Saved data entries

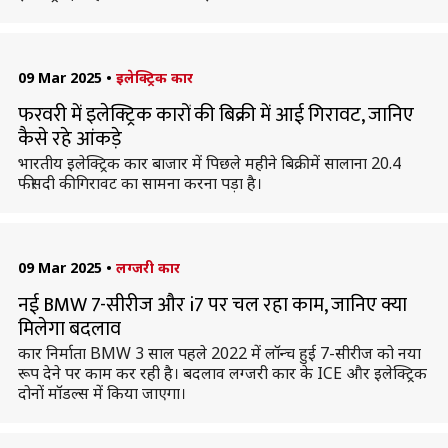
09 Mar 2025
•
इलेक्ट्रिक कार
फरवरी में इलेक्ट्रिक कारों की बिक्री में आई गिरावट, जानिए
कैसे रहे आंकड़े
भारतीय इलेक्ट्रिक कार बाजार में पिछले महीने बिक्री में सालाना 20.4
फीसदी की गिरावट का सामना करना पड़ा है।
09 Mar 2025
•
लग्जरी कार
नई BMW 7-सीरीज और i7 पर चल रहा काम, जानिए क्या
मिलेगा बदलाव
कार निर्माता BMW 3 साल पहले 2022 में लॉन्च हुई 7-सीरीज को नया
रूप देने पर काम कर रही है। बदलाव लग्जरी कार के ICE और इलेक्ट्रिक
दोनों मॉडल्स में किया जाएगा।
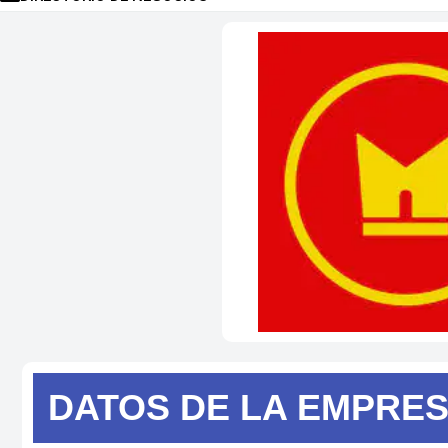
DATOS DE
LA EMPRE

▶ [WHAT THIS TASK INVOLVES]
Give every record again without changing a word. Exclude the pictures.

▶ [RESULT FOR THIS TASK]
09 Mar 2025
•
इलेक्ट्रिक कार
फरवरी में इलेक्ट्रिक कारों की बिक्री में आई गिरावट, जानिए
कैसे रहे आंकड़े
भारतीय इलेक्ट्रिक कार बाजार में पिछले महीने बिक्री में सालाना 20.4
फीसदी की गिरावट का सामना करना पड़ा है।
09 Mar 2025
•
लग्जरी कार
नई BMW 7-सीरीज और i7 पर चल रहा काम, जानिए क्या
मिलेगा बदलाव
कार निर्माता BMW 3 साल पहले 2022 में लॉन्च हुई 7-सीरीज को नया
रूप देने पर काम कर रही है। बदलाव लग्जरी कार के ICE और इलेक्ट्रिक
दोनों मॉडल्स में किया जाएगा।
DATOS DE
LA EMPRE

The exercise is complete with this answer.